A user sent in this email that I wanted to document it here in case others are having this issue.

I am pulling ODK data into a postgres database using the API, and have a minor issue.

I am hitting the API at v1/projects/[ID]/forms/[ID]/submissions.csv.zip endpoint, unzipping the files, then running postgres COPY to import into a DB.

The issue I am seeing is that the final column of the exported CSV is the 'Edits' column, which is usually null, and the trailing comma is left off by default, i.e. the DeviceID value is last with no comma following. COPY in postgres hates this and won't load because of missing data.

If I tell it to ignore the last column, then it gets crabby if there is an edit, because there is extra data. I've solved the issue by processing the file a bit, so it's not killing me, but was unsure if this is your desired behavior.
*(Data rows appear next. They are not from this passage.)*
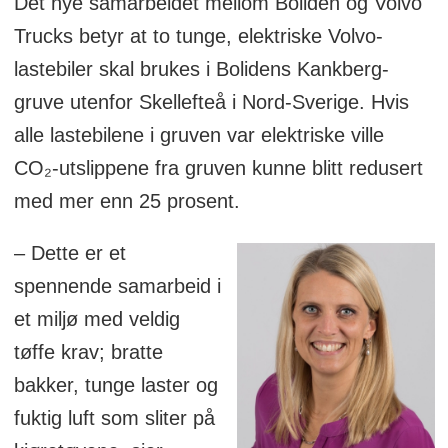
Det nye samarbeidet mellom Boliden og Volvo
Trucks betyr at to tunge, elektriske Volvo-
lastebiler skal brukes i Bolidens Kankberg-
gruve utenfor Skellefteå i Nord-Sverige. Hvis
alle lastebilene i gruven var elektriske ville
CO₂-utslippene fra gruven kunne blitt redusert
med mer enn 25 prosent.
– Dette er et
spennende samarbeid i
et miljø med veldig
tøffe krav; bratte
bakker, tunge laster og
fuktig luft som sliter på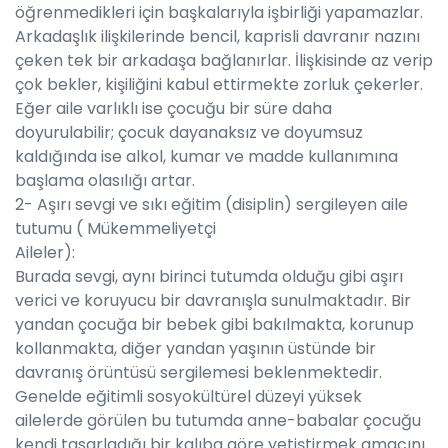
öğrenmedikleri için başkalarıyla işbirliği yapamazlar.
Arkadaşlık ilişkilerinde bencil, kaprisli davranır nazını
çeken tek bir arkadaşa bağlanırlar. İlişkisinde az verip
çok bekler, kişiliğini kabul ettirmekte zorluk çekerler.
Eğer aile varlıklı ise çocuğu bir süre daha
doyurulabilir; çocuk dayanaksız ve doyumsuz
kaldığında ise alkol, kumar ve madde kullanımına
başlama olasılığı artar.
2- Aşırı sevgi ve sıkı eğitim (disiplin) sergileyen aile
tutumu ( Mükemmeliyetçi
Aileler):
Burada sevgi, aynı birinci tutumda olduğu gibi aşırı
verici ve koruyucu bir davranışla sunulmaktadır. Bir
yandan çocuğa bir bebek gibi bakılmakta, korunup
kollanmakta, diğer yandan yaşının üstünde bir
davranış örüntüsü sergilemesi beklenmektedir.
Genelde eğitimli sosyokültürel düzeyi yüksek
ailelerde görülen bu tutumda anne-babalar çocuğu
kendi tasarladığı bir kalıba göre yetiştirmek amacını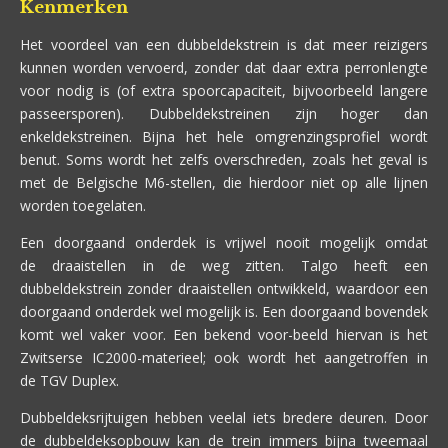
Kenmerken
Het voordeel van een dubbeldekstrein is dat meer reizigers
kunnen worden vervoerd, zonder dat daar extra perronlengte
voor nodig is (of extra spoorcapaciteit, bijvoorbeeld langere
passeersporen). Dubbeldekstreinen zijn hoger dan
enkeldekstreinen. Bijna het hele omgrenzingsprofiel wordt
benut. Soms wordt het zelfs overschreden, zoals het geval is
met de Belgische M6-stellen, die hierdoor niet op alle lijnen
worden toegelaten.
Een doorgaand onderdek is vrijwel nooit mogelijk omdat
de draaistellen in de weg zitten. Talgo heeft een
dubbeldekstrein zonder draaistellen ontwikkeld, waardoor een
doorgaand onderdek wel mogelijk is. Een doorgaand bovendek
komt wel vaker voor. Een bekend voor-beeld hiervan is het
Zwitserse IC2000-materieel; ook wordt het aangetroffen in
de TGV Duplex.
Dubbeldeksrijtuigen hebben veelal iets bredere deuren. Door
de dubbeldeksopbouw kan de trein immers bijna tweemaal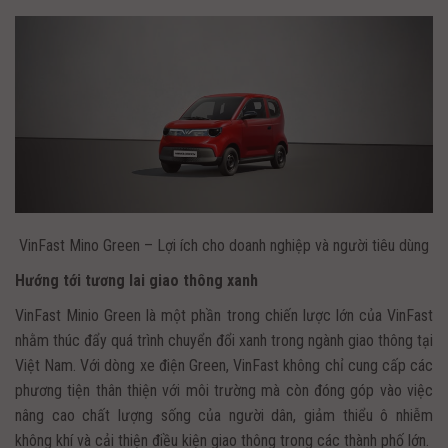
VinFast Mino Green – Lợi ích cho doanh nghiệp và người tiêu dùng
Hướng tới tương lai giao thông xanh
VinFast Minio Green là một phần trong chiến lược lớn của VinFast
nhằm thúc đẩy quá trình chuyển đổi xanh trong ngành giao thông tại
Việt Nam. Với dòng xe điện Green, VinFast không chỉ cung cấp các
phương tiện thân thiện với môi trường mà còn đóng góp vào việc
nâng cao chất lượng sống của người dân, giảm thiểu ô nhiễm
không khí và cải thiện điều kiện giao thông trong các thành phố lớn.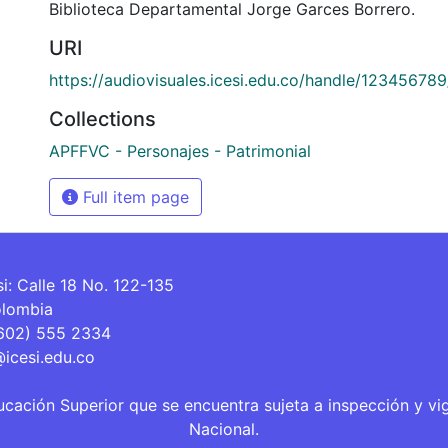
Biblioteca Departamental Jorge Garces Borrero.
URI
https://audiovisuales.icesi.edu.co/handle/12345678
Collections
APFFVC - Personajes - Patrimonial
Full item page
si: Calle 18 No. 122-135
olombia
(602) 555 2334
@icesi.edu.co
ucación Superior que se encuentra sujeta a inspección y vi
Nacional.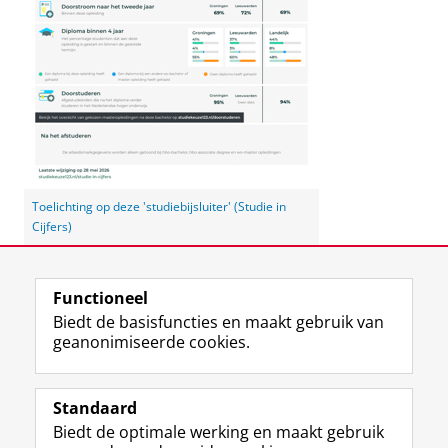
Toelichting op deze 'studiebijsluiter' (Studie in
Cijfers)
Laatst gewijzigd:
03 juni 2026 14:37
Functioneel
Biedt de basisfuncties en maakt gebruik van
geanonimiseerde cookies.
F
L
R
I
Y
Volg de RUG
a
i
S
n
o
Standaard
c
n
S
s
u
Biedt de optimale werking en maakt gebruik
e
k
-
t
T
Studiekiezers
Exporting directly from Central in the submissions tab has the same result. I don't know that it's "wrong" necessarily, but the inconsistent number of fields per row makes things a little trickier.

CSV is a popular format, but it's very under-specified. csvkit is my go to "validator" and it complains about the trailing spaces, so I'd bias to fixing it. Any objections?

Leland · October 12, 2021, 4:03pm

Thanks Yaw - To add clarity, the issue is that COPY, as a relatively dumb function, expects the same number of columns per row in the CSV file, and the lack of trailing comma for any unedited row means that it varies across the file. Obviously, this use case is specific to me, but it does mean that any ODK Central export isn't suitable as a direct feed into Postgres for data warehousing or other purposes without preprocessing, so there's some general applicability I'd think!

FWIW, my solution is also csvkit. I ran csvcut and selected a subset of columns that didn't include 'Edits' so I was able to solve by default. I'm not sure how it would handle it if I wanted to start including edit counts, but if csvkit also complains, then indeed may be worth fixing.